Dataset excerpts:
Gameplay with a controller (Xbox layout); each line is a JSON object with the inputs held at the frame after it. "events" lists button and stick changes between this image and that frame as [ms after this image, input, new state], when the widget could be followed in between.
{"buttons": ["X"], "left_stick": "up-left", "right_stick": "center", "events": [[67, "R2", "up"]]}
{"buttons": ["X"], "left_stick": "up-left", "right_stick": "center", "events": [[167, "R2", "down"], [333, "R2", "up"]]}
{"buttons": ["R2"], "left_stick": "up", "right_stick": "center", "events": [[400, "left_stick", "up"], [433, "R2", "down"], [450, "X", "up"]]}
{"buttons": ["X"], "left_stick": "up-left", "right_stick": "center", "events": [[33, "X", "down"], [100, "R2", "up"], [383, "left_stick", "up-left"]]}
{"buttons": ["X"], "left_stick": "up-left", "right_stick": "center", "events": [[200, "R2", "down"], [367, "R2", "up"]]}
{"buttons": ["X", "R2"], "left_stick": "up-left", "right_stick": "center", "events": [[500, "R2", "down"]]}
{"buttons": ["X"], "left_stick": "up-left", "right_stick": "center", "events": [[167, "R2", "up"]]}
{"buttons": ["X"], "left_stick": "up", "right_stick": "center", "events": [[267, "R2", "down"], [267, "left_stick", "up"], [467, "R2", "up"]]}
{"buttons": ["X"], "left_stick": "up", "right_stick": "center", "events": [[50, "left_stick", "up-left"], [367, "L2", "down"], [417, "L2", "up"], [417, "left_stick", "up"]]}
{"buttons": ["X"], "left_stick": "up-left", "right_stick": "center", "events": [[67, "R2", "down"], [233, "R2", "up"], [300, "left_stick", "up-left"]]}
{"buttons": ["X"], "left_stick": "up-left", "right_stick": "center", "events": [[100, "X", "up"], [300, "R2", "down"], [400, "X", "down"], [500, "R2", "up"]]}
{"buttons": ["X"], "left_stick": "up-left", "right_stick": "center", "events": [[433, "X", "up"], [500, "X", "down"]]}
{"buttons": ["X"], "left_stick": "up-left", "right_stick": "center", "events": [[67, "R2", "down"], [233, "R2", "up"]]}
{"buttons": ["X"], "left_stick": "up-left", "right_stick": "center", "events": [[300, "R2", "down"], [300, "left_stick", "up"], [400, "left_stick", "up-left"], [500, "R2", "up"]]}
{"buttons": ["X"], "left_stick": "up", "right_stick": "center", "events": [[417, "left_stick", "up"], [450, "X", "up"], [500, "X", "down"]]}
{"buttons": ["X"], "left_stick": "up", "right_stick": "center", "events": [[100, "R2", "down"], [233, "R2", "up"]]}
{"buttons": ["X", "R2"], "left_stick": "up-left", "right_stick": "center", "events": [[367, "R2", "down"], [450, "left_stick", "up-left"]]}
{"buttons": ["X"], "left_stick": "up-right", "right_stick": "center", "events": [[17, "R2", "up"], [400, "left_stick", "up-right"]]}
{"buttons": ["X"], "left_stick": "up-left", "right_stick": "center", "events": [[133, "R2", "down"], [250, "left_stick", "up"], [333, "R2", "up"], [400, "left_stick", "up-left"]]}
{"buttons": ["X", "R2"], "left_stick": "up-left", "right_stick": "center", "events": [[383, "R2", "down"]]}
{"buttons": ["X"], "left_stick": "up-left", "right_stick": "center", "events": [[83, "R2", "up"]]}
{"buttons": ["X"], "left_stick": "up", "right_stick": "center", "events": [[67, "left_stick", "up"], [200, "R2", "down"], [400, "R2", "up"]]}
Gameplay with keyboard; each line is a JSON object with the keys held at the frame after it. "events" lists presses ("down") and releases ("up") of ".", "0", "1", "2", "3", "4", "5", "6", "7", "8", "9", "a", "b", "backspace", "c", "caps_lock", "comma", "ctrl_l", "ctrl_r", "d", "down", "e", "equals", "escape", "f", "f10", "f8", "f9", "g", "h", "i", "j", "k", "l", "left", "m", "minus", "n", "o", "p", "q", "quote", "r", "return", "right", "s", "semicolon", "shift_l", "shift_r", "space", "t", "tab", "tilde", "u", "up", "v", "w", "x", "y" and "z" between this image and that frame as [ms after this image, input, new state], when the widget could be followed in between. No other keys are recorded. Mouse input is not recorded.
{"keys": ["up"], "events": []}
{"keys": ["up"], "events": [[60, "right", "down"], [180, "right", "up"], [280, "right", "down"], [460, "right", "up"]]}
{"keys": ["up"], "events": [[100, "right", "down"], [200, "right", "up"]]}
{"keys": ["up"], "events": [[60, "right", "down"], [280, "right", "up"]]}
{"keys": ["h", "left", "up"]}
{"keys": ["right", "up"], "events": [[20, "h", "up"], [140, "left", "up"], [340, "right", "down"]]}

§ TASK PROMPT:
Copy every line from the records that holds the string "held".

§ ANSWER:
Gameplay with a controller (Xbox layout); each line is a JSON object with the inputs held at the frame after it. "events" lists button and stick changes between this image and that frame as [ms after this image, input, new state], when the widget could be followed in between.
Gameplay with keyboard; each line is a JSON object with the keys held at the frame after it. "events" lists presses ("down") and releases ("up") of ".", "0", "1", "2", "3", "4", "5", "6", "7", "8", "9", "a", "b", "backspace", "c", "caps_lock", "comma", "ctrl_l", "ctrl_r", "d", "down", "e", "equals", "escape", "f", "f10", "f8", "f9", "g", "h", "i", "j", "k", "l", "left", "m", "minus", "n", "o", "p", "q", "quote", "r", "return", "right", "s", "semicolon", "shift_l", "shift_r", "space", "t", "tab", "tilde", "u", "up", "v", "w", "x", "y" and "z" between this image and that frame as [ms after this image, input, new state], when the widget could be followed in between. No other keys are recorded. Mouse input is not recorded.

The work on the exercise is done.